**Short-answer chart tasks**
+ + + +

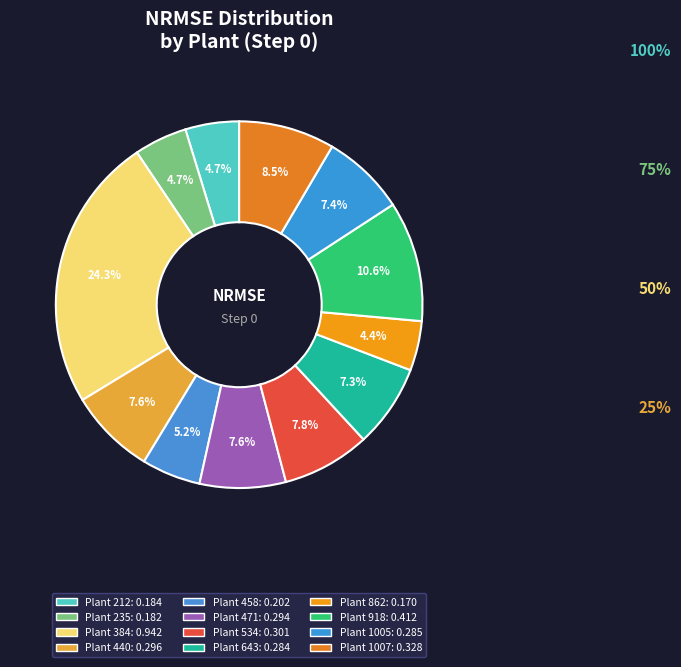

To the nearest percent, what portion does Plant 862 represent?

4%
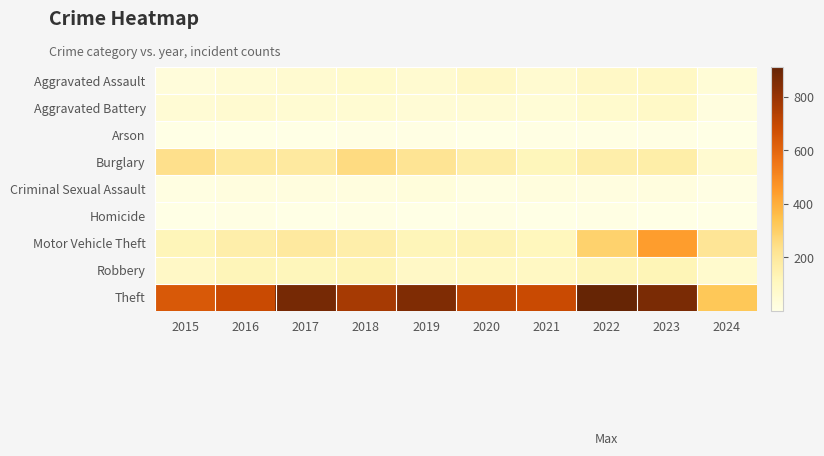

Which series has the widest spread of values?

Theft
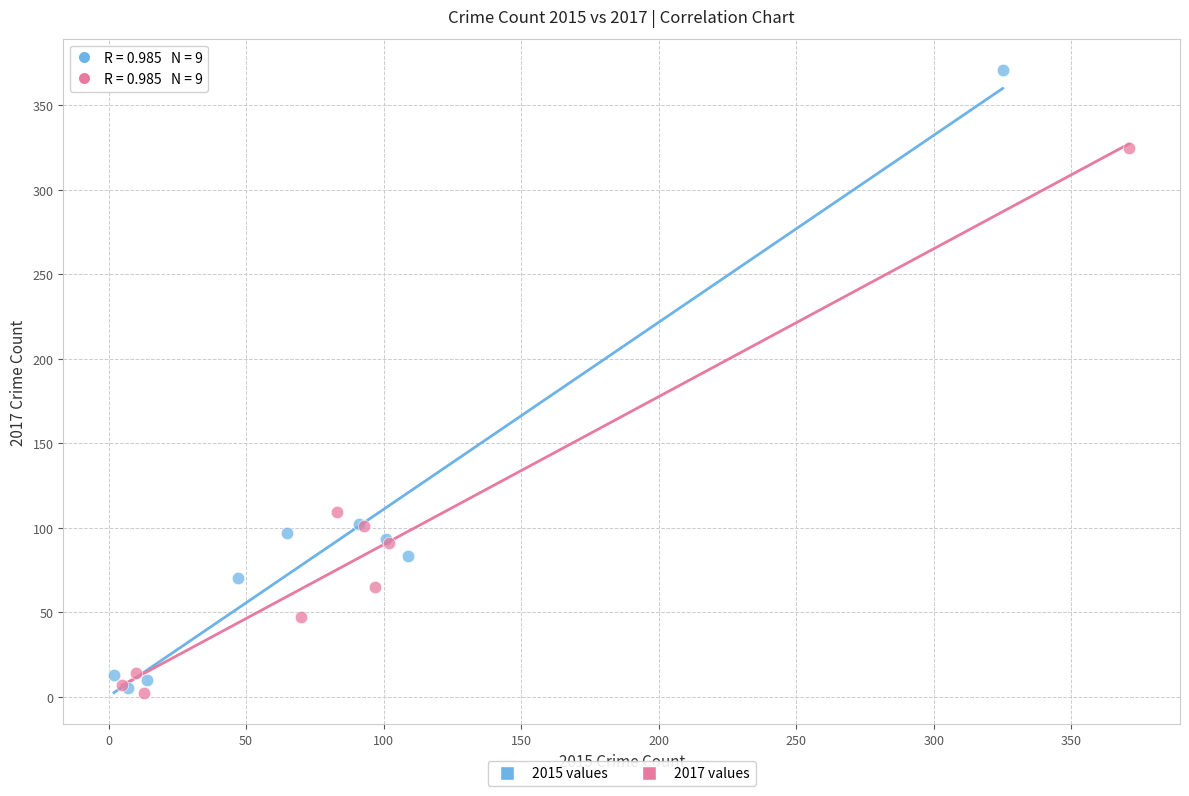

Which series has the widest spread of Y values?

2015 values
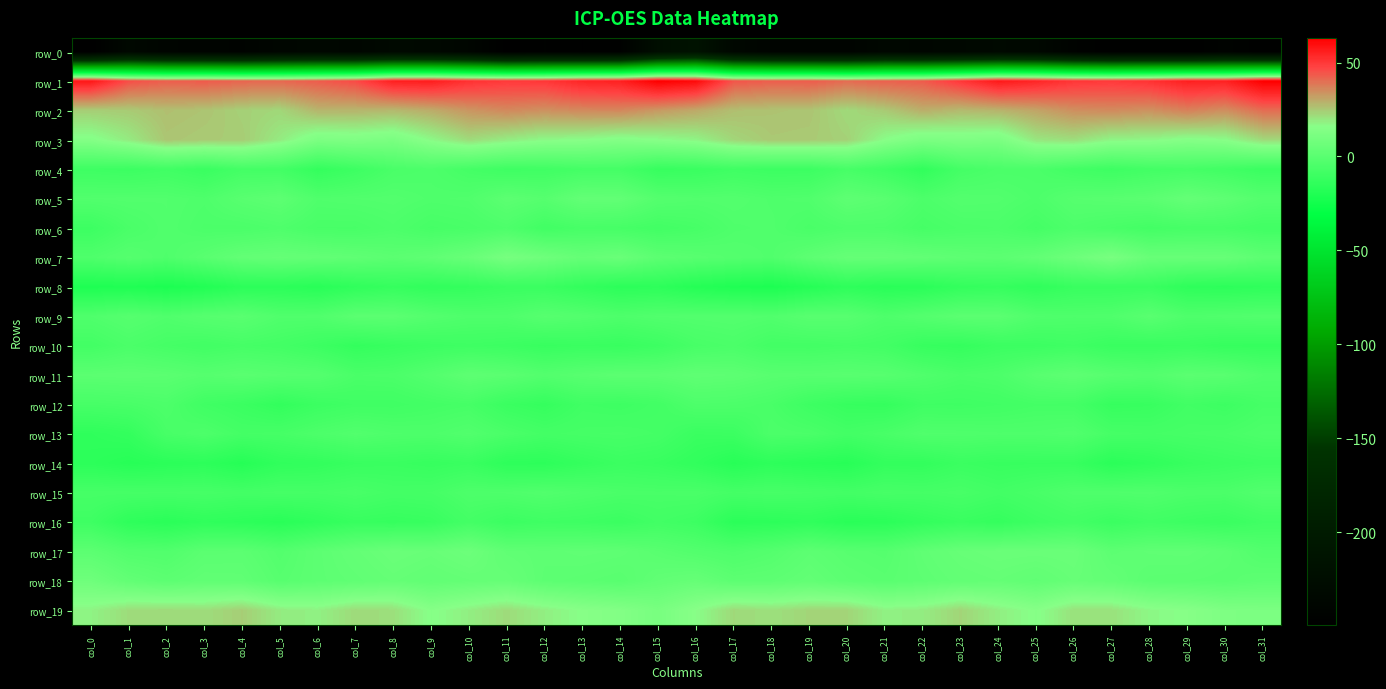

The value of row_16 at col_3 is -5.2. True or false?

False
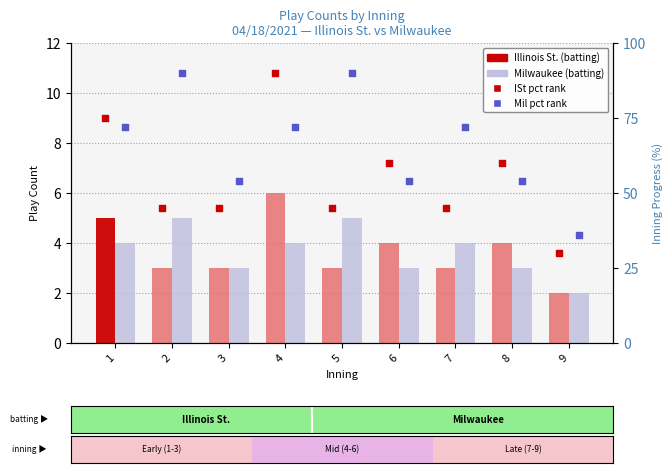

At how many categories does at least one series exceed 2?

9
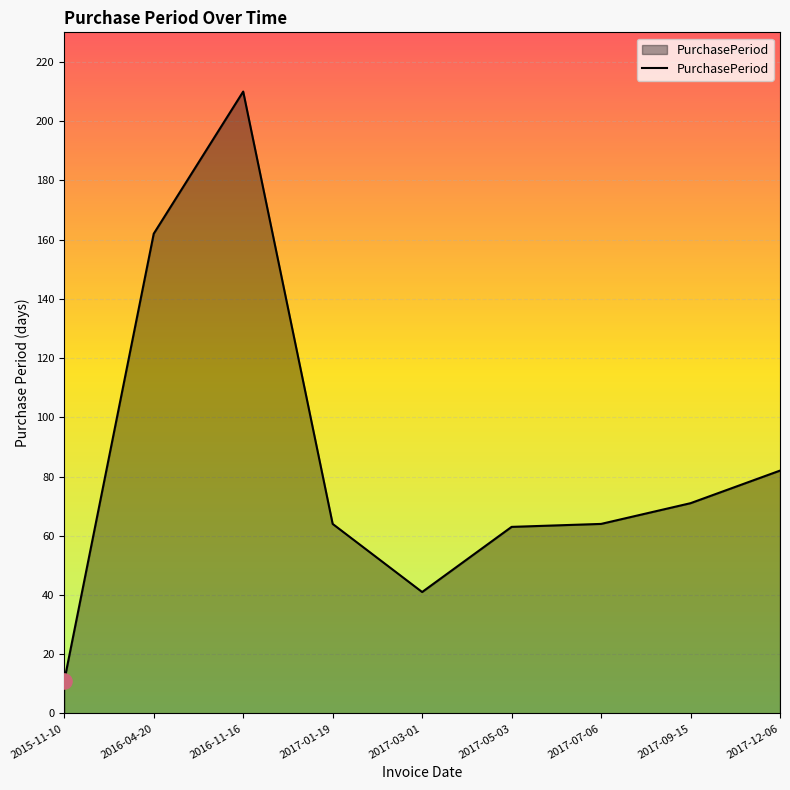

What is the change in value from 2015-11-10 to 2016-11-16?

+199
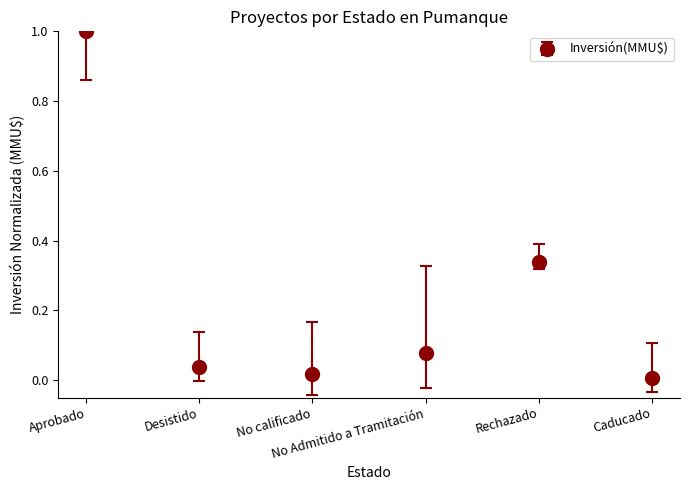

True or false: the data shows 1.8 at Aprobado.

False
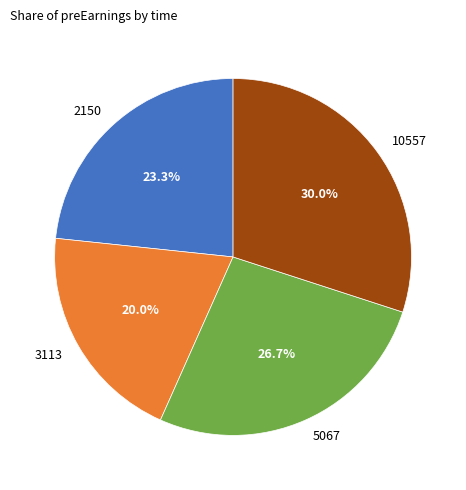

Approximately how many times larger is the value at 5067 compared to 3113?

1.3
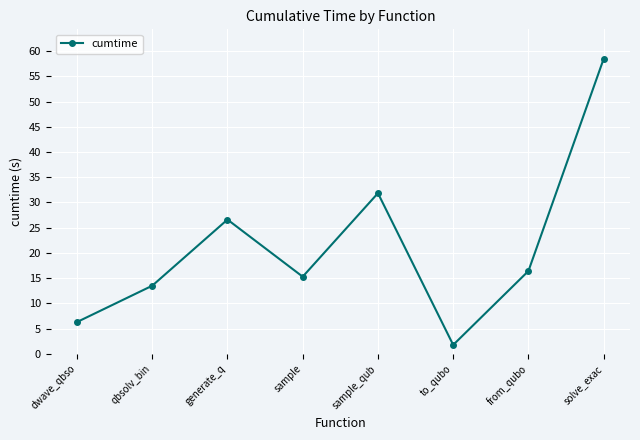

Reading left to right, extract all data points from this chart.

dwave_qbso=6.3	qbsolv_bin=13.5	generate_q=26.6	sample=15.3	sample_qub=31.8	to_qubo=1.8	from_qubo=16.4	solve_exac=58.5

+ + + +

**Goal of the exercise**
Revise all the lines above by replacing "widest" with "largest" and keeping everything else the same. Omit the pictures from your answer.

**Response**
To the nearest percent, what portion does Plant 862 represent?

4%

Which series has the largest spread of values?

Theft

Which series has the largest spread of Y values?

2015 values

The value of row_16 at col_3 is -5.2. True or false?

False

At how many categories does at least one series exceed 2?

9

What is the change in value from 2015-11-10 to 2016-11-16?

+199

True or false: the data shows 1.8 at Aprobado.

False

Approximately how many times larger is the value at 5067 compared to 3113?

1.3

Reading left to right, extract all data points from this chart.

dwave_qbso=6.3	qbsolv_bin=13.5	generate_q=26.6	sample=15.3	sample_qub=31.8	to_qubo=1.8	from_qubo=16.4	solve_exac=58.5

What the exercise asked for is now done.